If I bend Daniel's will to my own through magick, how much would he be diminished? How much would I?
— SB
When I woke up on Monday, I felt awful. I had dim memories of Hunter driving me home in Das Boot, with Sky following in her car. He had whispered some quick words in my ear on my front porch, and I was able to walk and talk and look halfway normal for my parents before I stumbled upstairs into bed with all my clothes on. How did I get out of the robe and back into my clothes? Ugh. I'd think about that later.
"Morgan?" Mary K. poked her head around the bathroom door. "You okay? It's almost ten o'clock."
"Mpf," I mumbled. Dagda, my gray kitten, padded in after her and leaped up onto my bedspread. He had grown so much in just a few weeks. Purring, he stomped his way up the comforter toward me, and I reached out to kiss his little triangular head and rub his ears. He collapsed, exhausted, and closed his eyes. I knew how he felt.
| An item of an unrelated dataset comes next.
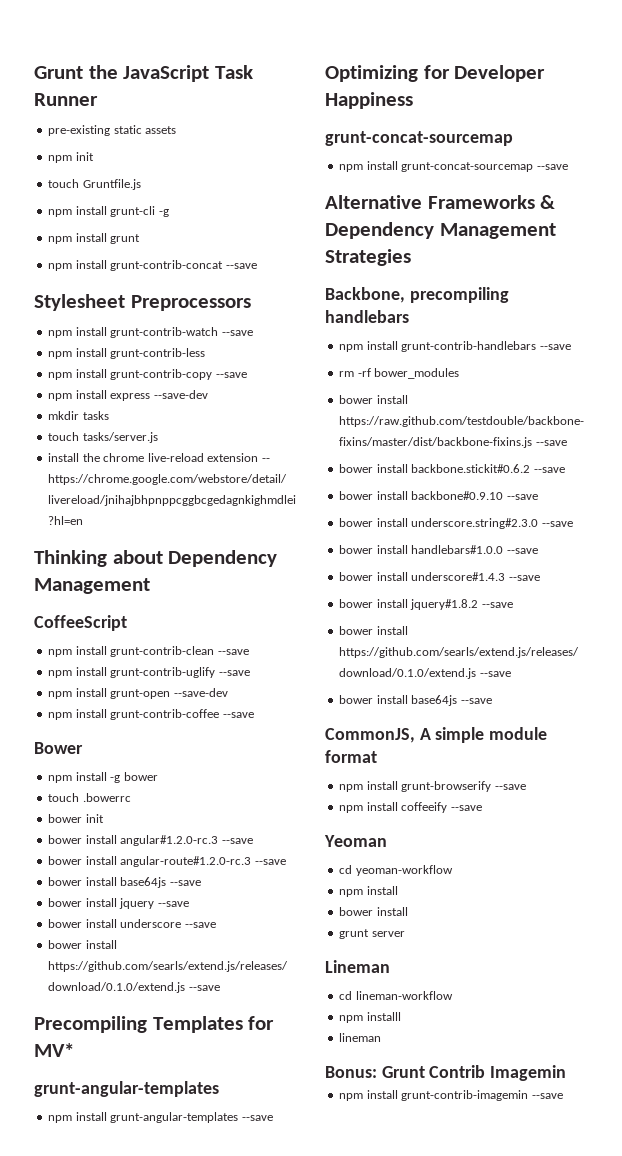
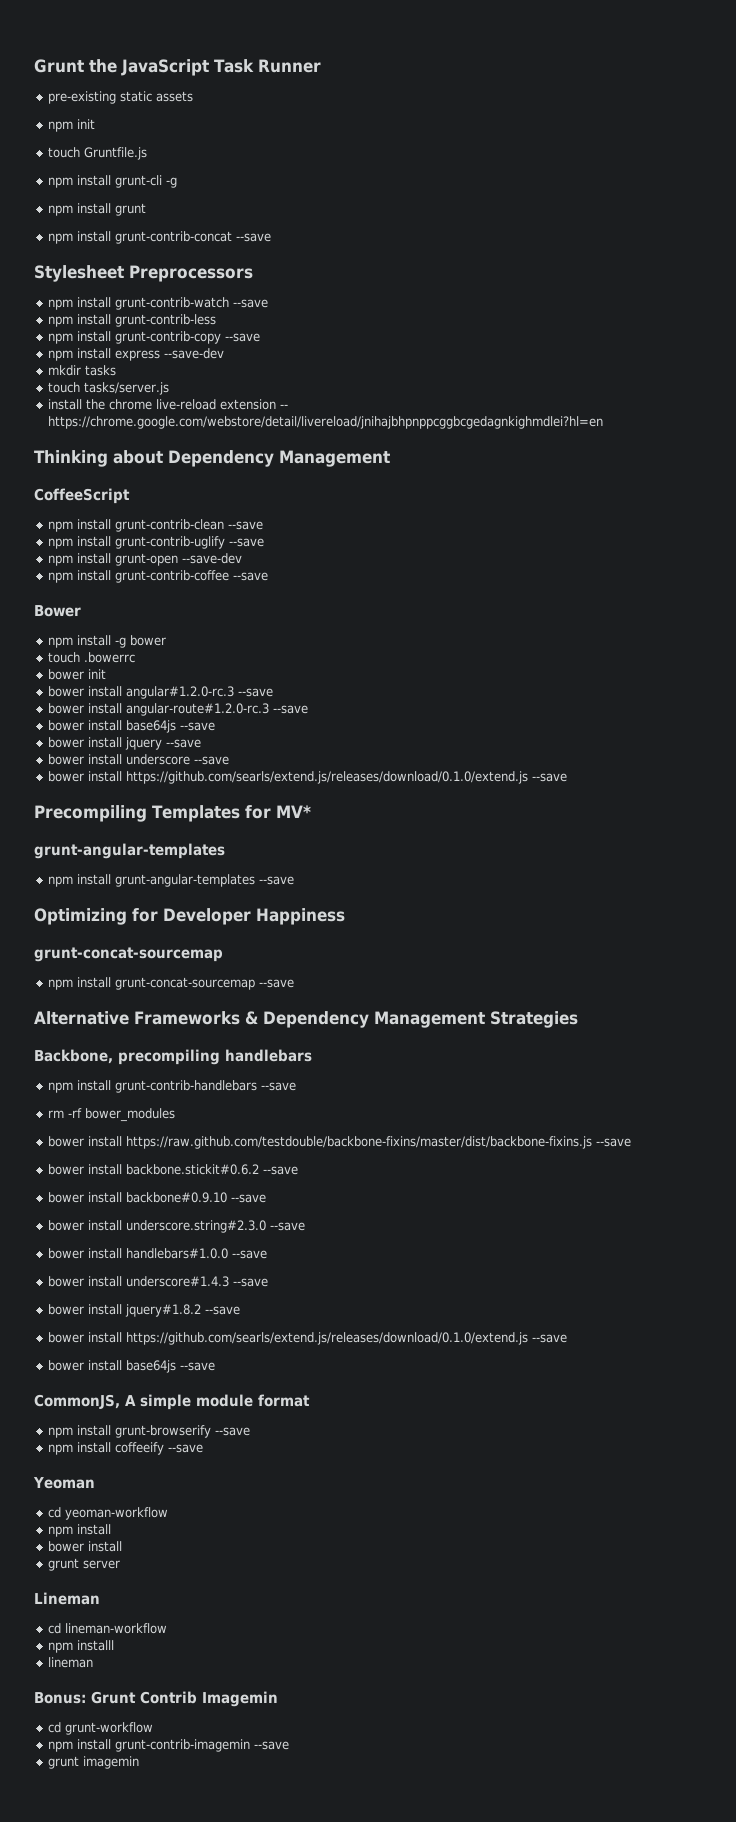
(567, 1073) none -> [48,1722,154,1735] // cd grunt-workflow
(563, 1096) none -> [48,1756,140,1769] // grunt imagemin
In fact, I knew how Mary K. felt as well. I opened my eyes again to see my sister regarding herself in the mirror. I could sense her feelings with more accuracy and immediacy than just sisterly intuition. Mary K. was sad and kind of lost. I frowned, wondering how I could help her. Then she turned around. "I guess I'll go over to Jaycee's. Maybe we can get her sister to take us to the mall. I've still got to get some Christmas presents."
"I'd take you," I said, "but I don't think I can get out of bed."
"Are you coming down with something?" she asked.
Not exactly, but. . "Probably just a cold." I sniffled experimentally.
"Well, can I get you anything before I leave?"
I thought about food, and my stomach recoiled. "Do we have any ginger ale?"
"Yeah. You want some?"
"Sure."
I was able to keep the ginger ale down. I didn't feel sick, exactly, just drained and fuzzy. Other aftereffects of the brach were apparent as well. It was similar to what I'd felt after my first circle with Cal and Cirrus, but magnified by a factor of ten. My senses seemed even more heightened than they had that time: I could make out distinct threads in the jeans hanging over my desk chair; I saw tiny motes of dust caught in the new paint on my walls. Later in the morning I heard a bizarre crunching sound coming from downstairs, as if a hundred-pound termite was eating the basement It turned out to be Dagda working on his kibble. I felt my lungs absorbing oxygen from every breath; felt my blood cells flowing through my veins, suspended in plasma; felt how each square inch of my skin interpreted and analyzed air or fabric or whatever touched it.
I felt magick everywhere, flowing around me, flowing out of me, in the air, in anything organic, in the sleeping trees outside, in Dagda, in anything that I touched.
I assumed this hyperawareness would fade gradually. It had better. It was wonderful, but if I were this sensitive all the time, I'd lose my mind.